Beans, corn and chiles. These are pillars of the Mexican kitchen and this sampler set gets you started with all three. Three very different kinds of beans that all would feel at home in a Mexican kitchen, plus dried hominy (nixtamal), Mexican oregano, canela and powdered chile.
Ayocote Negro beans: Ayocote Negro are a cousin to the more famous Scarlet Runner and can be used anyplace a runner bean is called for. They are not traditional black turtle beans. These beans are big and creamy but the dark, inky pot liquor (or "caldo") is thin and flavorful, almost like a bouillon.
Pinto beans: The poor pinto doesn't get the respect it deserves. With all of its glamorous cousins hanging around, it's hard to grab a little of the spotlight, until someone wisely cooks them up. If you've been served supermarket pintos all your life, you are in for a pleasant surprise. Pintos can be great! Especially when they're as fresh as ours.
Santa Maria Pinquito beans: A very small, chili-type bean that is loaded with California history. Most of us thought the Santa Maria "Pinks" were brought in with the migrant citrus workers of the 1950s (who also introduced us to the tri-tip) but now there's some thought that it was a crop during the Mission era. Whatever its origins, it's delicious and meaty and the perfect match for any barbecue, chili or even salad.
New Mexican Chile Powder: Fresh and delicious ground New Mexican chiles make all the difference when making chili con carne or posole. From a small grower in New Mexico.
Mexican Oregano: A delicious and essential part of the Mexican pantry. Similar to European Oregano, but less sweet and with a slight citrus twist. There are many plants known as "oregano" in Mexico but this is the most common (Lippia graveolens).
Canela (Soft Cinnamon): From the Latin Cinnamomum verum, our Sri Lankan style cinnamon is soft and easily grated. Unlike the more common Cassia aromaticum, canela is often referred to as "true cinnamon". Its bark is softer and the flavor is less astringent than common commercial cinnamon.

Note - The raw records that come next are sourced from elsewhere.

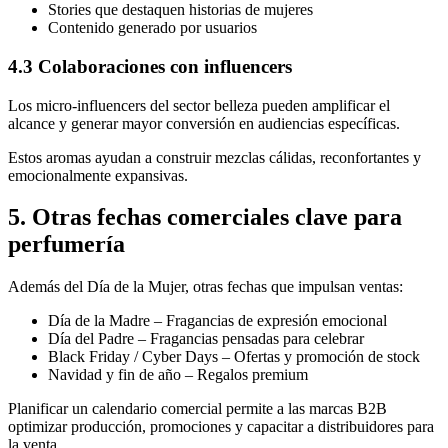
Stories que destaquen historias de mujeres
Contenido generado por usuarios
4.3 Colaboraciones con influencers
Los micro-influencers del sector belleza pueden amplificar el
alcance y generar mayor conversión en audiencias específicas.
Estos aromas ayudan a construir mezclas cálidas, reconfortantes y
emocionalmente expansivas.
5. Otras fechas comerciales clave para
perfumería
Además del Día de la Mujer, otras fechas que impulsan ventas:
Día de la Madre – Fragancias de expresión emocional
Día del Padre – Fragancias pensadas para celebrar
Black Friday / Cyber Days – Ofertas y promoción de stock
Navidad y fin de año – Regalos premium
Planificar un calendario comercial permite a las marcas B2B
optimizar producción, promociones y capacitar a distribuidores para
la venta.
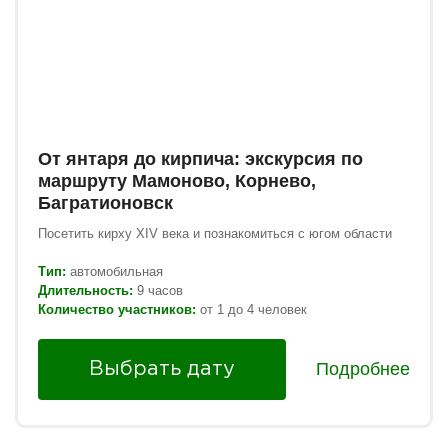
От янтаря до кирпича: экскурсия по
маршруту Мамоново, Корнево,
Багратионовск
Посетить кирху XIV века и познакомиться с югом области
Тип:
автомобильная
Длительность:
9 часов
Количество участников:
от 1 до 4 человек
Подробнее
Выбрать дату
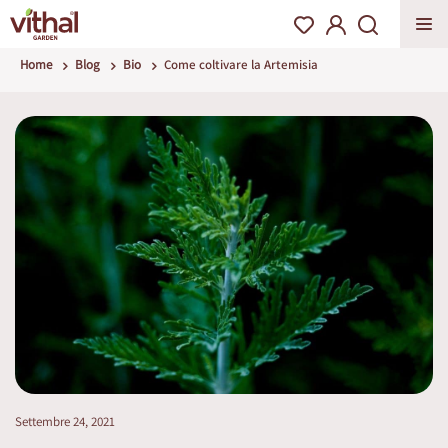
Home
Blog
Bio
Come coltivare la Artemisia
Settembre 24, 2021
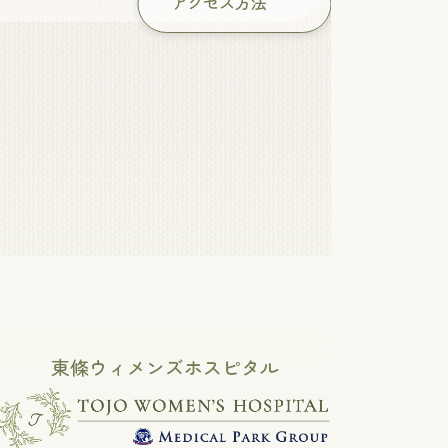
アクセス方法
東條ウィメンズホスピタル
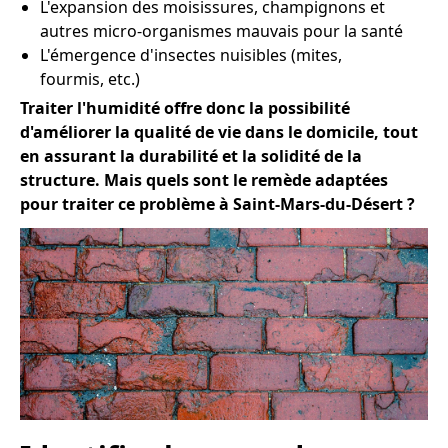
L'expansion des moisissures, champignons et
autres micro-organismes mauvais pour la santé
L'émergence d'insectes nuisibles (mites,
fourmis, etc.)
Traiter l'humidité offre donc la possibilité
d'améliorer la qualité de vie dans le domicile, tout
en assurant la durabilité et la solidité de la
structure. Mais quels sont le remède adaptées
pour traiter ce problème à Saint-Mars-du-Désert ?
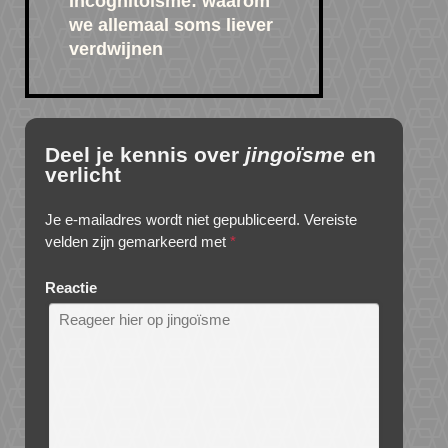
Incognitoïsme: waarom
we allemaal soms liever
verdwijnen
Deel je kennis over
jingoïsme
en
verlicht
Je e-mailadres wordt niet gepubliceerd.
Vereiste
velden zijn gemarkeerd met
*
Reactie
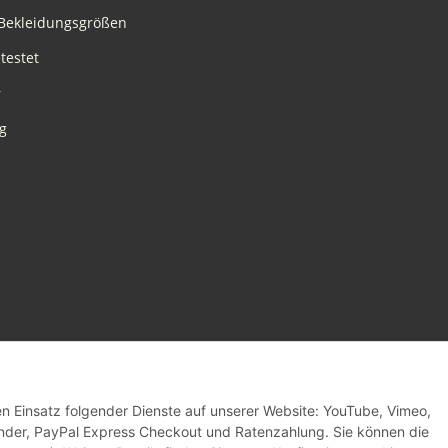
Bekleidungsgrößen
testet
r
g
den Einsatz folgender Dienste auf unserer Website: YouTube, Vimeo,
inder, PayPal Express Checkout und Ratenzahlung. Sie können die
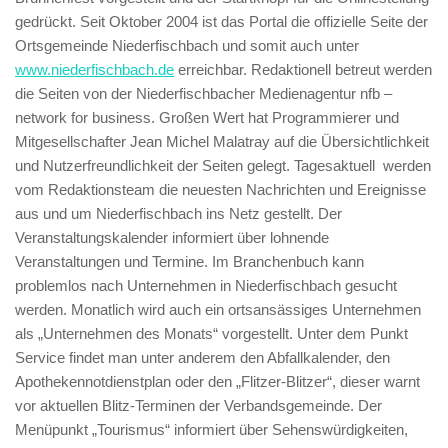
gedrückt. Seit Oktober 2004 ist das Portal die offizielle Seite der
Ortsgemeinde Niederfischbach und somit auch unter
www.niederfischbach.de
erreichbar. Redaktionell betreut werden
die Seiten von der Niederfischbacher Medienagentur nfb –
network for business. Großen Wert hat Programmierer und
Mitgesellschafter Jean Michel Malatray auf die Übersichtlichkeit
und Nutzerfreundlichkeit der Seiten gelegt. Tagesaktuell werden
vom Redaktionsteam die neuesten Nachrichten und Ereignisse
aus und um Niederfischbach ins Netz gestellt. Der
Veranstaltungskalender informiert über lohnende
Veranstaltungen und Termine. Im Branchenbuch kann
problemlos nach Unternehmen in Niederfischbach gesucht
werden. Monatlich wird auch ein ortsansässiges Unternehmen
als „Unternehmen des Monats“ vorgestellt. Unter dem Punkt
Service findet man unter anderem den Abfallkalender, den
Apothekennotdienstplan oder den „Flitzer-Blitzer“, dieser warnt
vor aktuellen Blitz-Terminen der Verbandsgemeinde. Der
Menüpunkt „Tourismus“ informiert über Sehenswürdigkeiten,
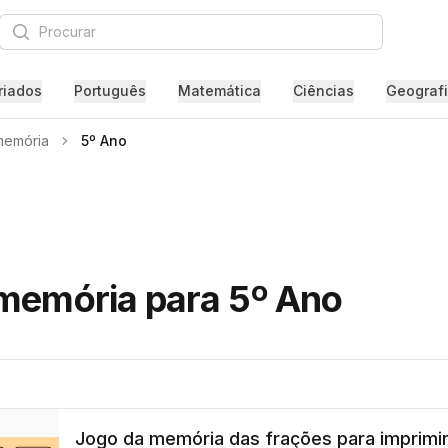
Procurar
riados
Português
Matemática
Ciências
Geograf
memória
5º Ano
 memória para 5º Ano
Jogo da memória das frações para imprimir:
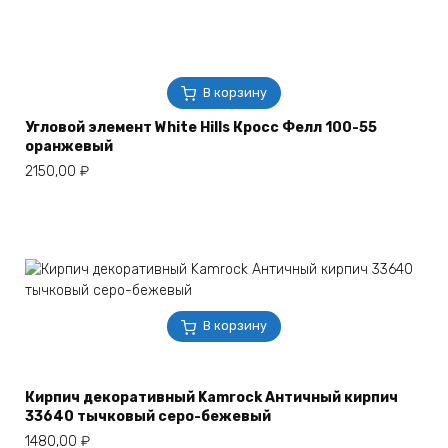
В корзину
Угловой элемент White Hills Кросс Фелл 100-55
оранжевый
2150,00
₽
В корзину
Кирпич декоративный Kamrock Античный кирпич
33640 тычковый серо-бежевый
1480,00
₽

Prepared Hominy (Posole): After a gentle simmer, dried hominy opens up like a delicious flower and is ready to use in soups, stews and the classic southwestern and Mexican dish, Pozole (or Posole). The corn is prepared by removing the skins after soaking them in the mineral lime (cal), changing the flavor (for the better) and releasing the niacin, making this slightly processed grain healthier than simple dried corn or cornmeal.